The Interplayers production of “Dracula,” the 1927 stage version, succeeds on the most fundamental level: It’s scary.

On the way out, I overheard numerous audience members say that this classic gothic horror story had gotten under their skin, especially the well-orchestrated ending. I heard the words “freaked out” used.

I am in complete agreement. The finale of this melodramatic-but-compelling play was well-designed to deliver the maximum quotient of creepiness.

Obviously, this play can’t get by on sheer suspense alone. After 70-plus years, everybody knows that Count Dracula is not exactly going to turn out to be a lovable-but-eccentric new neighbor at Dr. Seward’s Sanitarium.

Yet it can still get by on sheer dread. Director Nike Imoru skillfully builds the sense of dread through the first two acts – with dogs howling in the night and lunatics howling in the day – and then delivers a juicy climactic confrontation at the end.

When our heroes – Dr. Seward, Jonathan Harker and Abraham Van Helsing – discover a secret passageway to Dracula’s castle, Imoru has them enter from offstage, a flashlight cutting through the auditorium’s darkness.

After a dramatic confrontation, and the stake-through-the-heart denouement, Imoru has all the characters walk in slow-motion onto the stage, in a living-dead symbolism.
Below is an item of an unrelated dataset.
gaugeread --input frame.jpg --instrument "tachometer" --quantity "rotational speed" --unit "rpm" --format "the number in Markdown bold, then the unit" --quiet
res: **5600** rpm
And then, when we think it’s all over, Van Helsing, on a mostly darkened stage, delivers one final, chilling post-script. Go home and sleep well, he says. But vampires are real.

If that doesn’t make the hairs on your neck stand up …
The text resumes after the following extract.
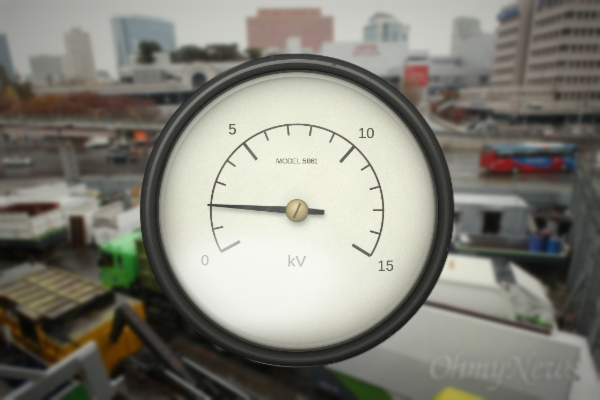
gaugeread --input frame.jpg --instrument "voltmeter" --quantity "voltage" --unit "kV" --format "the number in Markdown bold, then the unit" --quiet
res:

That said, this production has a few, shall I say, issues.

The style of acting, in particular, presented a few problems. Michael Maher, as Count Dracula, pulls off the nearly impossible feat of being even weirder and more stylized than Bela Lugosi. His voice is a strange high-pitched hiss, his accent is thicker than goulash, and his movements are like slow-motion Tai Chi, yet somehow awkward as well.
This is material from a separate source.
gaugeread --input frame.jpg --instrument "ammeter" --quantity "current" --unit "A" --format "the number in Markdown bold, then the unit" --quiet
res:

It approached camp, yet I don’t think it was intended that way.

Accents were a problem in several other areas. Craig Dingle’s Cockney orderly, Butterworth, was nearly impossible to understand.

David Seitz’s Van Helsing spoke in a thick accent (Dutch?) that was also a challenge to decipher. Yet Seitz, who tends to be overly mannered, turned out to be a good choice in this role. You’ll never mistake this Van Helsing, in his argyle sweater, for the Van Helsing action-hero of the current movie. Yet Seitz builds the character gradually from a slightly flakey occultist to a resolute and determined foe of Evil.

The best performance, by far, comes from Damon Abdallah as the bug-gobbling lunatic Renfield. This role is a technical challenge, demanding that the actor lurch from raving psychotic to lucid harbinger of doom. Abdallah uses every part of his body – the turn of his head, the hunch of his shoulders, the scrabbling of his hands – to signal the terrifying struggle occurring in the battleground of his soul.

Abadallah energizes every scene he inhabits. It’s not an exaggeration to say that he carries the first two acts of this play, which otherwise tend to be a bit talky.

The other cast members – including Kate Parker as Lucy Seward, John Ullman as her lover Harker, Caryn Hoaglund as the maid, and Todd Wallace as Dr. Seward – do a good job of creating a sense of foreboding.

Just as important were all of the ominous details. John Hofland’s excellent set is lined with gloomy blocks of granite. The lighting design by Dean Panttaja created a deep and foggy gloom of its own.

Meanwhile, Imoru choreographs the I-want-to-drink-your-blood scenes with a distinct erotic (yet strictly implicit) charge. This awful sense of attraction has a pleasure all of its own. Yet it only makes the dread strike deeper.